Iron-ore miners have led the charge with Ferrexpo up 522% this year, Anglo American up 287% and Evraz up 199%. Iron-ore tends to make a lot of headlines because the price has doubled this year. However while there is potential for a pullback which would close the wide overextension relative to the trend means there broader point is that these shares were incredibly depressed at the end of last year and are still in recovery mode. 2017 is unlikely to represent similar advances to what were seen in 2016 because prices are higher now but it there is no reason to believe the previous five -year downtrend is about to be reasserted.
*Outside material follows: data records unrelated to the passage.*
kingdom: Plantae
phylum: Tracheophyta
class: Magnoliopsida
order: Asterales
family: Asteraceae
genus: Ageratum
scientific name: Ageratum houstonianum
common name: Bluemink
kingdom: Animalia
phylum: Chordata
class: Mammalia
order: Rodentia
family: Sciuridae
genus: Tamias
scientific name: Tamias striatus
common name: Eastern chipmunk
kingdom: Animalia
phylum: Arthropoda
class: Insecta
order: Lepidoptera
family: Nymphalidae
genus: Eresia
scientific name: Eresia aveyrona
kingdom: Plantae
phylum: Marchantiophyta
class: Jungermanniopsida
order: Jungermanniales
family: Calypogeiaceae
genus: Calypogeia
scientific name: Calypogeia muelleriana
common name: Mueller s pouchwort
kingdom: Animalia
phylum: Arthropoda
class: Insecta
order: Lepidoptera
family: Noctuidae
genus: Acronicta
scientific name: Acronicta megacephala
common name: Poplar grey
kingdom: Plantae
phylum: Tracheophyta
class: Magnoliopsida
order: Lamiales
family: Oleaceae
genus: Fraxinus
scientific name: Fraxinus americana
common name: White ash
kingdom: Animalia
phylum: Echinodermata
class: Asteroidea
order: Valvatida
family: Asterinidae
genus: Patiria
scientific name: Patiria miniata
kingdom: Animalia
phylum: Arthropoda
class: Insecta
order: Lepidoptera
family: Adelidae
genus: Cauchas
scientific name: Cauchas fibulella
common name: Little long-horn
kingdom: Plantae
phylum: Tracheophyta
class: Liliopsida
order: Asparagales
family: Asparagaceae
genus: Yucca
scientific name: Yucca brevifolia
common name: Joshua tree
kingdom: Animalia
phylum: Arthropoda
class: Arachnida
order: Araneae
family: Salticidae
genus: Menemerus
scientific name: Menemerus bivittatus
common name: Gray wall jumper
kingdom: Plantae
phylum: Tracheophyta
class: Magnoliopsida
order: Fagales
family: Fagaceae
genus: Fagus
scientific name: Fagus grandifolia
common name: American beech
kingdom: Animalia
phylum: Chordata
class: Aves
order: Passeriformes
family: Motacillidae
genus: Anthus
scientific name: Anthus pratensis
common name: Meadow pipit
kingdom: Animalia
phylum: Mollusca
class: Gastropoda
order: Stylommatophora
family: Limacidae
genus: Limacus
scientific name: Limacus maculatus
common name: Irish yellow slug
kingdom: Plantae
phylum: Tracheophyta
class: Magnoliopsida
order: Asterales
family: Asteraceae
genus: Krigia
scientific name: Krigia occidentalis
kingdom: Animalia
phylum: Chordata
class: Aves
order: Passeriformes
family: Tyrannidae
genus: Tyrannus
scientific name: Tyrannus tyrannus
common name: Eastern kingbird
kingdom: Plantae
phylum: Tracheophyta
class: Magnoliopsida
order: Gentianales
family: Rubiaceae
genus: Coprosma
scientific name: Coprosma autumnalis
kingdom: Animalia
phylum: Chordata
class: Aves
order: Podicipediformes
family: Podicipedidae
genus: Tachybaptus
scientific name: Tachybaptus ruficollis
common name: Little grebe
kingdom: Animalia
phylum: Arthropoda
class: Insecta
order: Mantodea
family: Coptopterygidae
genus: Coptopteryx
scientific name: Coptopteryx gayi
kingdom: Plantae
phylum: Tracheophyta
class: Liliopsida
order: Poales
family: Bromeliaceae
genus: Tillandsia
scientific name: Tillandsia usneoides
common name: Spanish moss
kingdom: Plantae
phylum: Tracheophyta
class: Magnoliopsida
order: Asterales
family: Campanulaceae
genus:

Banks like Metro Bank and Barclays also sort to the top of the table with substantial rallies from depressed levels this year that outperformed the market by a wide margin. While the medium-term outlook for US banks remains bullish the picture for UK operations is less clear and there is scope for some consolidation of recent gains.
UAE hospital group NMC Health is somewhat overextended right now (25.80%) but a break in the medium-term progression of higher reaction lows would be required to question medium-term upside potential.
At the other end of the spectrum financial gambling companies CMC Markets and IG Group Holdings collapsed at the beginning of December. This followed announcements by the UK regulator that it was going to limit the ability of UK traders to use leverage and for retail investors to lose more than they put in which would of course result in higher margin requirements. There is some debate about whether the rules will also apply to the company’s substantial European CFD businesses and the shares have at least stabilised over the last couple of weeks.
International Personal Finance with its focus on Eastern Europe and Mexico has been hit both by proposed law changes in Poland and Mexico’s economic woes. The share has been trending lower for four years and plunged again at the beginning of December. It has stabilised over the last couple of weeks and potential for a reversionary rally has improved. Nevertheless it has a lot of work to do before we could conclude a return to demand dominance beyond the short-term is credible.
Following an impressive start to the year many precious metal mining companies have given up much of their advances with Acacia Mining and Fresnillo exhibiting wide overextensions relative to their respective 200-day MAs. Fresnillo almost halved from its July peak and has found at least near-term supper in the region of 100p.
Acacia Mining has also bounced this week.